Updated: Dec 5, 2020
“For my executive coaching experience to be successful, I need to achieve what I, myself, have identified as the most important outcome.”
At first glance, that statement seems like it must be accurate. It rings true and resonates with much of the current self-help ideologies. Set a goal. Take action each day, and so forth.
But often, just initiating a process and following a logical order of steps can lead to one or more unexpected—but actually more important—benefits than the goal originally identified.
For example, you've decided you want to lose weight to look better. That desire to improve your appearance motivates you to change your diet. Along the way, however, as you make healthier eating choices, you discover that looking trim is only one benefit. You're also enjoying having more energy, improved sleep, and lower blood pressure and cholesterol.
When looking for the right coach, most executives have a list with common boxes to tick off. The coach who will be most qualified to help our organization will have at least one graduate degree, C-suite professional experience, and the appropriate certification.
Those criteria are certainly fine. But it may surprise you to know that a clinical license may be the most important credential an executive coach can have.
Before you think I'm talking about bringing in someone who will throw out words like "get in touch with your emotions," let me dispel a common myth about licensed clinicians: They deal with deeply rooted psychological issues by bringing up the past and possibly blaming my parents.
The fact is the majority of clinical work done today does not deal with deeply rooted psychological issues, and the most talented clinicians help their clients to make the most from their present to enhance and shape their future.
The key term here is "licensed." To become licensed, one has to earn a minimum of a master's degree from an accredited institution, then complete a 2-3-year residency under supervision, and finally pass a comprehensive exam.
You may also be surprised to learn that while certifications are worthwhile, too many certifications can be obtained simply by paying a fee and completing a brief training. Many certifications require no degree or experience at all!
So, what makes a licensed clinician a great executive coach? It is their finessed experience with the art of the question. This is not to say that there are not great coaches out there that are not licensed. After all, we don’t have a monopoly on the market of process or questioning. In fact, I highly recommend the book Leadership Excellence by Design authored by Dr. Kelly M.G. Whelan. She is certainly qualified, possessing a Doctorate in Strategic Leadership. After each excellent chapter, there is a section called "The Coaching Corner" that offers several strategic questions that provide food for thought and provoke action on the part of an excellent leader.

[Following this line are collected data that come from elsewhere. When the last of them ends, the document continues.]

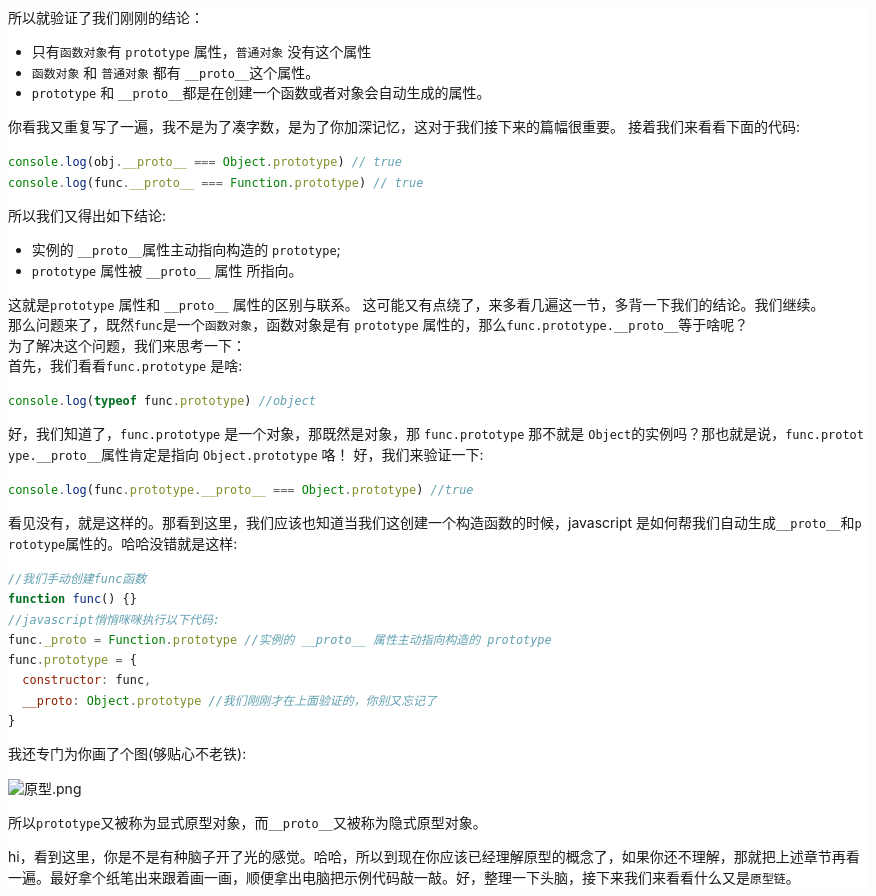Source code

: 所以就验证了我们刚刚的结论：

- 只有`函数对象`有 `prototype` 属性，`普通对象` 没有这个属性
- `函数对象` 和 `普通对象` 都有 `__proto__`这个属性。
- `prototype` 和 `__proto__`都是在创建一个函数或者对象会自动生成的属性。

你看我又重复写了一遍，我不是为了凑字数，是为了你加深记忆，这对于我们接下来的篇幅很重要。
接着我们来看看下面的代码:

```js
console.log(obj.__proto__ === Object.prototype) // true
console.log(func.__proto__ === Function.prototype) // true
```

所以我们又得出如下结论:

- 实例的 `__proto__`属性主动指向构造的 `prototype`;
- `prototype` 属性被 `__proto__` 属性 所指向。

这就是`prototype` 属性和 `__proto__` 属性的区别与联系。
这可能又有点绕了，来多看几遍这一节，多背一下我们的结论。我们继续。  
 那么问题来了，既然`func`是一个`函数对象`，函数对象是有 `prototype` 属性的，那么`func.prototype.__proto__`等于啥呢？  
 为了解决这个问题，我们来思考一下：  
 首先，我们看看`func.prototype` 是啥:

```js
console.log(typeof func.prototype) //object
```

好，我们知道了，`func.prototype` 是一个对象，那既然是对象，那 `func.prototype` 那不就是 `Object`的实例吗？那也就是说，`func.prototype.__proto__`属性肯定是指向 `Object.prototype` 咯！
好，我们来验证一下:

```js
console.log(func.prototype.__proto__ === Object.prototype) //true
```

看见没有，就是这样的。那看到这里，我们应该也知道当我们这创建一个构造函数的时候，javascript 是如何帮我们自动生成`__proto__`和`prototype`属性的。哈哈没错就是这样:

```js
//我们手动创建func函数
function func() {}
//javascript悄悄咪咪执行以下代码:
func._proto = Function.prototype //实例的 __proto__ 属性主动指向构造的 prototype
func.prototype = {
  constructor: func,
  __proto: Object.prototype //我们刚刚才在上面验证的，你别又忘记了
}
```

我还专门为你画了个图(够贴心不老铁):

![原型.png](https://user-gold-cdn.xitu.io/2020/1/14/16fa2a31db736a4f?w=1013&h=749&f=png&s=23223)

所以`prototype`又被称为显式原型对象，而`__proto__`又被称为隐式原型对象。

hi，看到这里，你是不是有种脑子开了光的感觉。哈哈，所以到现在你应该已经理解原型的概念了，如果你还不理解，那就把上述章节再看一遍。最好拿个纸笔出来跟着画一画，顺便拿出电脑把示例代码敲一敲。好，整理一下头脑，接下来我们来看看什么又是`原型链`。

The value of asking the right questions cannot be underestimated. Let’s look back at the weight loss example. We all know someone, probably several people, who struggle with their weight. They order meals through the mail. Or join a program—usually every January 1.
To be successful, these individuals need to ask themselves the right question every morning before they start their day. Before I reveal what, that question is, let me explain something interesting about the way the brain works with questions.
Your brain will answer every question you pose to it—even if you don’t actively try to come up with an answer. All you have to do is ask the question repeatedly. So if the dieters mentioned earlier ask themselves, “Why am I so fat?” every day, they’ll come up with the answers—I eat too many sweets; I don’t exercise; did someone say pasta? And on and on.
But those answers don’t help them at all.
Suppose they had an expert in the art of the question working with them. That coach might say something like this: If I were struggling with this issue, I would ask myself, “What can I do to become healthier and enjoy the process?”
Remember, the brain will answer that question as long as it continues to be asked over a period of time. This is just one example of a question that when paired with a few other right questions can help a person reach their goal. And more importantly, help them gain benefits that far outweigh what they originally wanted.
Executives deal with complex issues and teams of complex individuals. You have likely identified some specific outcomes. Ted needs to be more decisive. Alice could expand her big picture thinking. Britt is too impulsive. Jenna has trouble engaging and motivating her team. Those results could very well be what your team needs to be more cohesive, effective, and productive.
But maybe there's more transformation waiting to happen. Perhaps when the right questions are asked, you'll be pleasantly surprised by the unintended outcomes that surface.
As a CEO, I was constantly involved in fluid situations involving smart people with varied personalities and strengths. Understanding how to ask the right questions and navigate through those issues and personalities is key to being an effective executive coach and delivering impactful results for an organization.